— EXERCISE BRIEF —
Rename "start time" to "starting time" throughout the data below, and reproduce every other part of each line unchanged.

>>>

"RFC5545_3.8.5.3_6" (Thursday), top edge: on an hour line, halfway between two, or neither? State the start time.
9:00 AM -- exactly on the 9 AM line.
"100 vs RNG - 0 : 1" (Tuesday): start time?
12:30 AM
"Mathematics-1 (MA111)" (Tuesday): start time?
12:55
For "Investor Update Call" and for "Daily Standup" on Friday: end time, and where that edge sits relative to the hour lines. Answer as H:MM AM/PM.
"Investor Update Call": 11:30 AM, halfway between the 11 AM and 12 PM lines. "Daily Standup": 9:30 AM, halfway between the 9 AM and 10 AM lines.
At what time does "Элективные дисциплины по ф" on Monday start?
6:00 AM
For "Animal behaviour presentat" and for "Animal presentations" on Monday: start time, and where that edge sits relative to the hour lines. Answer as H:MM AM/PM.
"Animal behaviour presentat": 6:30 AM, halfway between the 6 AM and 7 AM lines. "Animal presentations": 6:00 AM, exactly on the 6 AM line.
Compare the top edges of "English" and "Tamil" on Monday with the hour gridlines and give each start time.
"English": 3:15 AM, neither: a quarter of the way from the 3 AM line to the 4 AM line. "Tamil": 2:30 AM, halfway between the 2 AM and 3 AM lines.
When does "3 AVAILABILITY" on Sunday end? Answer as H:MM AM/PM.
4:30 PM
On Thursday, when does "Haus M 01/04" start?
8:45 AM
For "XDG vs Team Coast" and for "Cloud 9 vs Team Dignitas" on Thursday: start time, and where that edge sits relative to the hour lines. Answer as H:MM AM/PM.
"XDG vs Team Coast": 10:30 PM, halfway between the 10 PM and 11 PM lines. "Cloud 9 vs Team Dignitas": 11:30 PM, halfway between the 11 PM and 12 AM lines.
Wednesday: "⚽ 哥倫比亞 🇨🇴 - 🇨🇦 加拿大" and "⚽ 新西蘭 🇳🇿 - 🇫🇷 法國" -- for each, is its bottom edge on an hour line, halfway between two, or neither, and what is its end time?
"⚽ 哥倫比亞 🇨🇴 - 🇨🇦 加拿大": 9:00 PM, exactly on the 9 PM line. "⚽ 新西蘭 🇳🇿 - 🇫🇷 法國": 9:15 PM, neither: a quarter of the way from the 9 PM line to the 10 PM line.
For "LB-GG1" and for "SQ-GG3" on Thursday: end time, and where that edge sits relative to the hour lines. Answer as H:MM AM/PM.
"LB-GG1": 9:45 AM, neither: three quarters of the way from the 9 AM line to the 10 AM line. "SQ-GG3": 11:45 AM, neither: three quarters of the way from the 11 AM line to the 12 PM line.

<<<

— WORKED ANSWER —
"RFC5545_3.8.5.3_6" (Thursday), top edge: on an hour line, halfway between two, or neither? State the starting time.
9:00 AM -- exactly on the 9 AM line.
"100 vs RNG - 0 : 1" (Tuesday): starting time?
12:30 AM
"Mathematics-1 (MA111)" (Tuesday): starting time?
12:55
For "Investor Update Call" and for "Daily Standup" on Friday: end time, and where that edge sits relative to the hour lines. Answer as H:MM AM/PM.
"Investor Update Call": 11:30 AM, halfway between the 11 AM and 12 PM lines. "Daily Standup": 9:30 AM, halfway between the 9 AM and 10 AM lines.
At what time does "Элективные дисциплины по ф" on Monday start?
6:00 AM
For "Animal behaviour presentat" and for "Animal presentations" on Monday: starting time, and where that edge sits relative to the hour lines. Answer as H:MM AM/PM.
"Animal behaviour presentat": 6:30 AM, halfway between the 6 AM and 7 AM lines. "Animal presentations": 6:00 AM, exactly on the 6 AM line.
Compare the top edges of "English" and "Tamil" on Monday with the hour gridlines and give each starting time.
"English": 3:15 AM, neither: a quarter of the way from the 3 AM line to the 4 AM line. "Tamil": 2:30 AM, halfway between the 2 AM and 3 AM lines.
When does "3 AVAILABILITY" on Sunday end? Answer as H:MM AM/PM.
4:30 PM
On Thursday, when does "Haus M 01/04" start?
8:45 AM
For "XDG vs Team Coast" and for "Cloud 9 vs Team Dignitas" on Thursday: starting time, and where that edge sits relative to the hour lines. Answer as H:MM AM/PM.
"XDG vs Team Coast": 10:30 PM, halfway between the 10 PM and 11 PM lines. "Cloud 9 vs Team Dignitas": 11:30 PM, halfway between the 11 PM and 12 AM lines.
Wednesday: "⚽ 哥倫比亞 🇨🇴 - 🇨🇦 加拿大" and "⚽ 新西蘭 🇳🇿 - 🇫🇷 法國" -- for each, is its bottom edge on an hour line, halfway between two, or neither, and what is its end time?
"⚽ 哥倫比亞 🇨🇴 - 🇨🇦 加拿大": 9:00 PM, exactly on the 9 PM line. "⚽ 新西蘭 🇳🇿 - 🇫🇷 法國": 9:15 PM, neither: a quarter of the way from the 9 PM line to the 10 PM line.
For "LB-GG1" and for "SQ-GG3" on Thursday: end time, and where that edge sits relative to the hour lines. Answer as H:MM AM/PM.
"LB-GG1": 9:45 AM, neither: three quarters of the way from the 9 AM line to the 10 AM line. "SQ-GG3": 11:45 AM, neither: three quarters of the way from the 11 AM line to the 12 PM line.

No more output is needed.